• [PROBLEM STATEMENT]:
Where the line with "wastebasket: present [1060,564,1103,617]" appears below, start writing out lines exactly, and finish with the line with "remote control: none [782,590,1099,784]", which is included; write out nothing else.

:: DATA ::

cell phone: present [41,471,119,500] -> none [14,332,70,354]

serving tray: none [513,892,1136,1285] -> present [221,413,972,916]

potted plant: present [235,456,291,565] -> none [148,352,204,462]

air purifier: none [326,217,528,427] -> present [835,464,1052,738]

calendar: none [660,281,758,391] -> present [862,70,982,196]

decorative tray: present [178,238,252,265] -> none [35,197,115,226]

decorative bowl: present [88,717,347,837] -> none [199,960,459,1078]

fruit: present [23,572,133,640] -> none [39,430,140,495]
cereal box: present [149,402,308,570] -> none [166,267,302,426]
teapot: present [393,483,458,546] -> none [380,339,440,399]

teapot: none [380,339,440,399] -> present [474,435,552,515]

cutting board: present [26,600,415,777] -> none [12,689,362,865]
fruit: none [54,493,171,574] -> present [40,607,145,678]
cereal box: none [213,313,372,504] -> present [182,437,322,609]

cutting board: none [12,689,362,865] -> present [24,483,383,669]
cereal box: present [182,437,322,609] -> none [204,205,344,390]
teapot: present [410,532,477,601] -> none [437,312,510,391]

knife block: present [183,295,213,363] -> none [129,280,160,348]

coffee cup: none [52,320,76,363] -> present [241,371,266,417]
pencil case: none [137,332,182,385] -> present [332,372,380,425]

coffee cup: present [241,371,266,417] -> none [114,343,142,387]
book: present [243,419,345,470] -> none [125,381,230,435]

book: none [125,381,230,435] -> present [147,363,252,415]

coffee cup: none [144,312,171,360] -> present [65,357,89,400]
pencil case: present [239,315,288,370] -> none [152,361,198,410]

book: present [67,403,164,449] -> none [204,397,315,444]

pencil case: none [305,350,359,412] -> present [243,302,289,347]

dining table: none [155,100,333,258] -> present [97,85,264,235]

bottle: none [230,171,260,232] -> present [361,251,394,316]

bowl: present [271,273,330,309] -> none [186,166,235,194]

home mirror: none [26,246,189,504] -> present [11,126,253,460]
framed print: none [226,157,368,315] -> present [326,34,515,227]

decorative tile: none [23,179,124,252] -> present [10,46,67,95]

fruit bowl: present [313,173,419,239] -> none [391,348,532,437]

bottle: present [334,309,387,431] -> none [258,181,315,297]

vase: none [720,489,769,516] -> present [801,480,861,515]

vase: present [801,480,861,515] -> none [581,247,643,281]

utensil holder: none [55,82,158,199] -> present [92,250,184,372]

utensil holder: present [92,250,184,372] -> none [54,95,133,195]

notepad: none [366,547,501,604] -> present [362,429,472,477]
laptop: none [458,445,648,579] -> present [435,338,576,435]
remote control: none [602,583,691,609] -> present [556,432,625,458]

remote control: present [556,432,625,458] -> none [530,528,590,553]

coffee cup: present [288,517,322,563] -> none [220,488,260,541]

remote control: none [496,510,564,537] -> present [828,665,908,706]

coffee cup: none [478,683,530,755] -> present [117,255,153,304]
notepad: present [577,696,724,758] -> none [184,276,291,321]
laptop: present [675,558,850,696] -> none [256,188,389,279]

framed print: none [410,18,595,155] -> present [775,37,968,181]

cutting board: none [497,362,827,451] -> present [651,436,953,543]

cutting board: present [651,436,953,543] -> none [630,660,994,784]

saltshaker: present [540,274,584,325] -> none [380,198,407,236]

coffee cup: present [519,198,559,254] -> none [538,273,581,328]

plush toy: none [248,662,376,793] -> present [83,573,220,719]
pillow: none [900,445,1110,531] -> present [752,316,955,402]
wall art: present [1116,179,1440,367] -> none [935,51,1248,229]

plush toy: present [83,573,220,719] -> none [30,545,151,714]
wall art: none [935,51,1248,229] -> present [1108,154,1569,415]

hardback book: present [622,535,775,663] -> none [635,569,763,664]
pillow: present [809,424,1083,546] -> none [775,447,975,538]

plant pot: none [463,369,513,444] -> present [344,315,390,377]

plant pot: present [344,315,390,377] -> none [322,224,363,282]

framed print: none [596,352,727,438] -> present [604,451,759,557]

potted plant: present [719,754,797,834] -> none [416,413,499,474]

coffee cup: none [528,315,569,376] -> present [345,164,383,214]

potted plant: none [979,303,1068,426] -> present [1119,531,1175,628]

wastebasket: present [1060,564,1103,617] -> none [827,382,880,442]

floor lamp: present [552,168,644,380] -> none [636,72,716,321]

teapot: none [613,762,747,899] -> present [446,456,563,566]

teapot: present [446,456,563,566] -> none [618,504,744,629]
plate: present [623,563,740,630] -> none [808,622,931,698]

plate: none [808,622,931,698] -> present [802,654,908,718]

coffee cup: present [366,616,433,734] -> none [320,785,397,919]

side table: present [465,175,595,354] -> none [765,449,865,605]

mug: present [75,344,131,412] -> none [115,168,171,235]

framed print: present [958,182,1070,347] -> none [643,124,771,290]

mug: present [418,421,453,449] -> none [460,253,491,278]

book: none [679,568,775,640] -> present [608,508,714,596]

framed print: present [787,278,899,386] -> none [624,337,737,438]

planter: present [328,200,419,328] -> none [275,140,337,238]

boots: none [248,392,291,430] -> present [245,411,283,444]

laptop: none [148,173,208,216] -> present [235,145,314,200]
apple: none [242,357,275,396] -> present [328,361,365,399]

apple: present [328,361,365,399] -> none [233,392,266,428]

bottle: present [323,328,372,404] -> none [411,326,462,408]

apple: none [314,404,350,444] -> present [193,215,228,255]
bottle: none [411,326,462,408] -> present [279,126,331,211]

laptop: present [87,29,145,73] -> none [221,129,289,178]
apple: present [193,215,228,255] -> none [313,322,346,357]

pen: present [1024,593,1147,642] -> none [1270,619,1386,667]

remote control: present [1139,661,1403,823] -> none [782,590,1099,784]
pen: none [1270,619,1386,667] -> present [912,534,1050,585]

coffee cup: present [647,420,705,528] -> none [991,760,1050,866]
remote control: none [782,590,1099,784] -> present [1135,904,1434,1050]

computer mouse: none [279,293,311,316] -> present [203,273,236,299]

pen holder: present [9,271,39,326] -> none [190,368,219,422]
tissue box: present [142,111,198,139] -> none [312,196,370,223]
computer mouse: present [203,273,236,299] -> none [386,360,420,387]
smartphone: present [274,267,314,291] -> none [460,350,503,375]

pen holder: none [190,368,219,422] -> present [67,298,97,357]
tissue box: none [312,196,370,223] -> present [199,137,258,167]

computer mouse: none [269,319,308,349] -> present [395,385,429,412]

:::

• [TASK ANSWER]:
wastebasket: present [1060,564,1103,617] -> none [827,382,880,442]

floor lamp: present [552,168,644,380] -> none [636,72,716,321]

teapot: none [613,762,747,899] -> present [446,456,563,566]

teapot: present [446,456,563,566] -> none [618,504,744,629]
plate: present [623,563,740,630] -> none [808,622,931,698]

plate: none [808,622,931,698] -> present [802,654,908,718]

coffee cup: present [366,616,433,734] -> none [320,785,397,919]

side table: present [465,175,595,354] -> none [765,449,865,605]

mug: present [75,344,131,412] -> none [115,168,171,235]

framed print: present [958,182,1070,347] -> none [643,124,771,290]

mug: present [418,421,453,449] -> none [460,253,491,278]

book: none [679,568,775,640] -> present [608,508,714,596]

framed print: present [787,278,899,386] -> none [624,337,737,438]

planter: present [328,200,419,328] -> none [275,140,337,238]

boots: none [248,392,291,430] -> present [245,411,283,444]

laptop: none [148,173,208,216] -> present [235,145,314,200]
apple: none [242,357,275,396] -> present [328,361,365,399]

apple: present [328,361,365,399] -> none [233,392,266,428]

bottle: present [323,328,372,404] -> none [411,326,462,408]

apple: none [314,404,350,444] -> present [193,215,228,255]
bottle: none [411,326,462,408] -> present [279,126,331,211]

laptop: present [87,29,145,73] -> none [221,129,289,178]
apple: present [193,215,228,255] -> none [313,322,346,357]

pen: present [1024,593,1147,642] -> none [1270,619,1386,667]

remote control: present [1139,661,1403,823] -> none [782,590,1099,784]
pen: none [1270,619,1386,667] -> present [912,534,1050,585]

coffee cup: present [647,420,705,528] -> none [991,760,1050,866]
remote control: none [782,590,1099,784] -> present [1135,904,1434,1050]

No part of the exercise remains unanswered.